• _PROBLEM_:
Retype the lines starting at the one containing "দহনের সময় গ্যাসের" and ending at the one containing "আলো সরল রেখায়", both included, reproducing them precisely.

• _RECORD SET_:
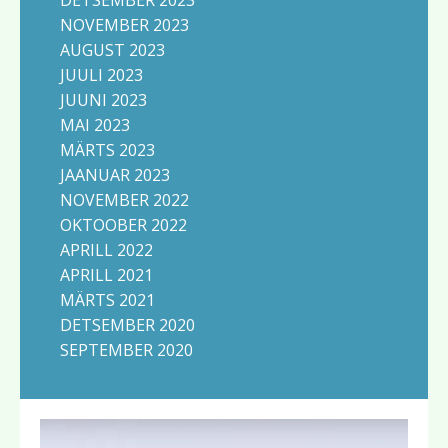
DETSEMBER 2023
NOVEMBER 2023
AUGUST 2023
JUULI 2023
JUUNI 2023
MAI 2023
MÄRTS 2023
JAANUAR 2023
NOVEMBER 2022
OKTOOBER 2022
APRILL 2022
APRILL 2021
MÄRTS 2021
DETSEMBER 2020
SEPTEMBER 2020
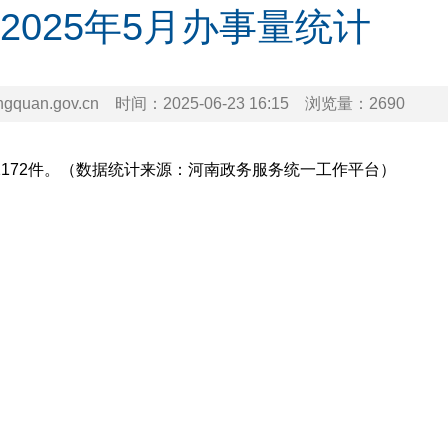
2025年5月办事量统计
uan.gov.cn
时间：
2025-06-23 16:15
浏览量：
2690
件2172件。（数据统计来源：河南政务服务统一工作平台）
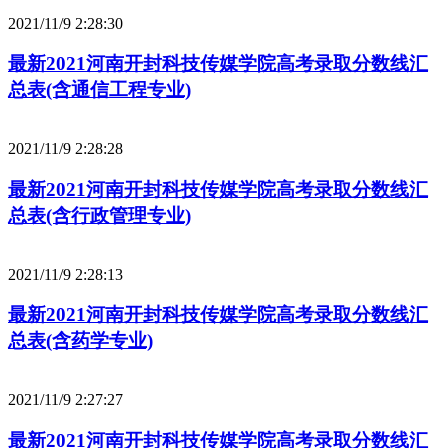
2021/11/9 2:28:30
最新2021河南开封科技传媒学院高考录取分数线汇
总表(含通信工程专业)
2021/11/9 2:28:28
最新2021河南开封科技传媒学院高考录取分数线汇
总表(含行政管理专业)
2021/11/9 2:28:13
最新2021河南开封科技传媒学院高考录取分数线汇
总表(含药学专业)
2021/11/9 2:27:27
最新2021河南开封科技传媒学院高考录取分数线汇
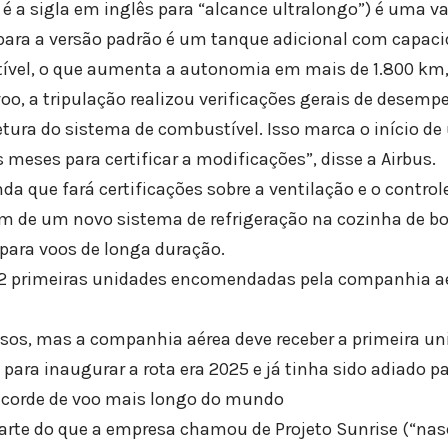
é a sigla em inglês para “alcance ultralongo”) é uma v
para a versão padrão é um tanque adicional com capaci
tível, o que aumenta a autonomia em mais de 1.800 km,
voo, a tripulação realizou verificações gerais de desem
etura do sistema de combustível. Isso marca o início 
s meses para certificar a modificações”, disse a Airbus.
nda que fará certificações sobre a ventilação e o contro
ém de um novo sistema de refrigeração na cozinha de bor
 para voos de longa duração.
12 primeiras unidades encomendadas pela companhia aé
asos, mas a companhia aérea deve receber a primeira un
l para inaugurar a rota era 2025 e já tinha sido adiado pa
recorde de voo mais longo do mundo
arte do que a empresa chamou de Projeto Sunrise (“nasce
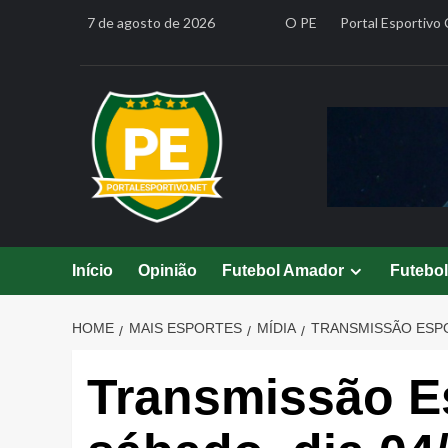
Skip
7 de agosto de 2026
O PE
Portal Esportivo 
to
content
Início
Opinião
Futebol Amador
Futebo
HOME
MAIS ESPORTES
MÍDIA
TRANSMISSÃO ESPOR
Transmissão Es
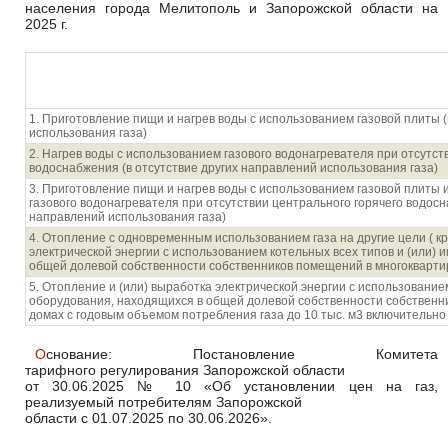
населения города Мелитополь и Запорожской области на
2025 г.
Направления использования газа насе
1. Приготовление пищи и нагрев воды с использованием газовой плиты (
использования газа)
2. Нагрев воды с использованием газового водонагревателя при отсутст
водоснабжения (в отсутствие других направлений использования газа)
3. Приготовление пищи и нагрев воды с использованием газовой плиты 
газового водонагревателя при отсутствии центрального горячего водосн
направлений использования газа)
4. Отопление с одновременным использованием газа на другие цели ( к
электрической энергии с использованием котельных всех типов и (или) 
общей долевой собственности собственников помещений в многокварти
5. Отопление и (или) выработка электрической энергии с использованием
оборудования, находящихся в общей долевой собственности собственн
домах с годовым объемом потребления газа до 10 тыс. м3 включительно
Основание: Постановление Комитета
тарифного регулирования Запорожской области
от 30.06.2025 № 10 «Об установлении цен на газ,
реализуемый потребителям Запорожской
области с 01.07.2025 по 30.06.2026».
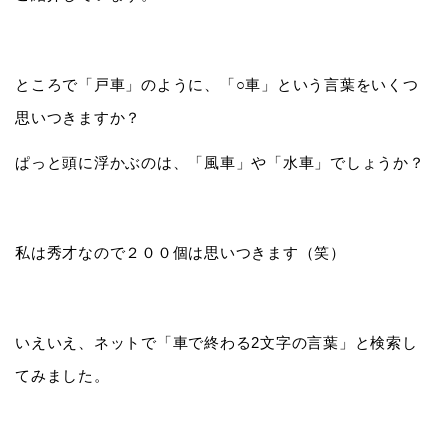
ところで「戸車」のように、「○車」という言葉をいくつ
思いつきますか？
ぱっと頭に浮かぶのは、「風車」や「水車」でしょうか？
私は秀才なので２００個は思いつきます（笑）
いえいえ、ネットで「車で終わる2文字の言葉」と検索し
てみました。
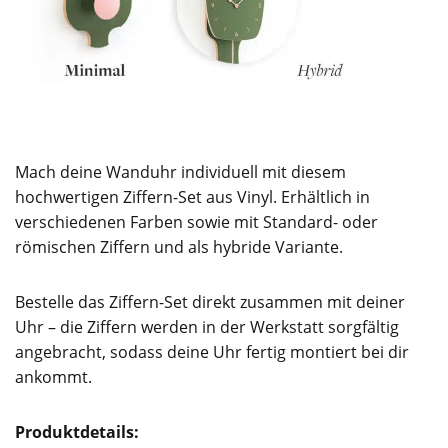
Mach deine Wanduhr individuell mit diesem
hochwertigen Ziffern-Set aus Vinyl. Erhältlich in
verschiedenen Farben sowie mit Standard- oder
römischen Ziffern und als hybride Variante.
Bestelle das Ziffern-Set direkt zusammen mit deiner
Uhr – die Ziffern werden in der Werkstatt sorgfältig
angebracht, sodass deine Uhr fertig montiert bei dir
ankommt.
Produktdetails:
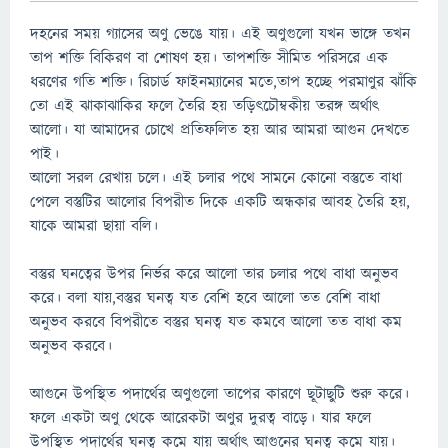
দহনের সময় গ্যাসের অণু ভেঙে যায়। এই অণুগুলো যখন ভাঙ্গে তখন
তাপ শক্তি বিকিরণ বা শোষণ হয়। তাপশক্তি সীমিত পরিসরে এক
ধরণের গতি শক্তি। রিচার্ড ফাইনম্যানের মতে,তাপ হচ্ছে পরমাণুর ঝাঁকি
তো এই ঝাকাঝাকির ফলে তৈরি হয় তড়িৎচৌম্বকীয় তরঙ্গ অর্থাৎ
আলো। যা আমাদের চোখে প্রতিফলিত হয় আর আমরা আগুন দেখতে
পাই।
আলো সরল রেখায় চলে। এই চলার পথে সামনে কোনো বস্তুতে বাধা
পেলে বস্তুটির আলোর বিপরীত দিকে একটি অন্ধকার আবহ তৈরি হয়,
যাকে আমরা ছায়া বলি।
বস্তুর ঘনত্বের উপর নির্ভর করে আলো তার চলার পথে বাধা অনুভব
করে। বলা যায়,বস্তুর ঘনত্ব যত বেশি হবে আলো তত বেশি বাধা
অনুভব করবে বিপরীতে বস্তুর ঘনত্ব যত কমবে আলো তত বাধা কম
অনুভব করবে।
আগুনে উপস্থিত পদার্থের অণুগুলো তাপের কারণে ছূটাছুটি শুরু করে।
ফলে একটা অণু থেকে আরেকটা অণুর দুরত্ব বাড়ে। যার ফলে
উপস্থিত পদার্থের ঘনত্ব কমে যায় অর্থাৎ আগুনের ঘনত্ব কমে যায়।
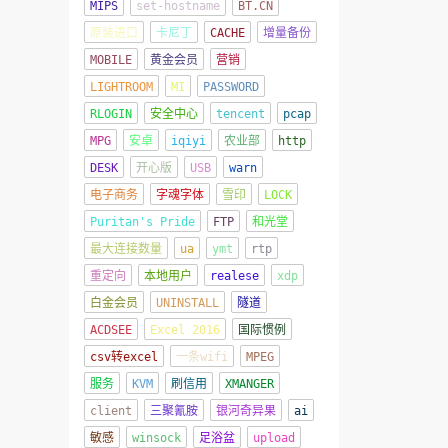
MIPS
set-hostname
BT.CN
原装进口
卡尼丁
CACHE
增量备份
MOBILE
黄金会员
营销
LIGHTROOM
MI
PASSWORD
RLOGIN
安全中心
tencent
pcap
MPG
安卓
iqiyi
农业部
http
DESK
开心版
USB
warn
电子商务
字魂字体
雪印
LOCK
Puritan's Pride
FTP
和光堂
最大连接数量
ua
ymt
rtp
重定向
本地用户
realese
xdp
白金会员
UNINSTALL
隧道
ACDSEE
Excel 2016
国际惯例
csv转excel
一条wifi
MPEG
服务
KVM
刷信用
XMANGER
client
三聚氰胺
银河奇异果
ai
敏感
winsock
足浴盆
upload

• _YOUR SOLUTION_:
দহনের সময় গ্যাসের অণু ভেঙে যায়। এই অণুগুলো যখন ভাঙ্গে তখন
তাপ শক্তি বিকিরণ বা শোষণ হয়। তাপশক্তি সীমিত পরিসরে এক
ধরণের গতি শক্তি। রিচার্ড ফাইনম্যানের মতে,তাপ হচ্ছে পরমাণুর ঝাঁকি
তো এই ঝাকাঝাকির ফলে তৈরি হয় তড়িৎচৌম্বকীয় তরঙ্গ অর্থাৎ
আলো। যা আমাদের চোখে প্রতিফলিত হয় আর আমরা আগুন দেখতে
পাই।
আলো সরল রেখায় চলে। এই চলার পথে সামনে কোনো বস্তুতে বাধা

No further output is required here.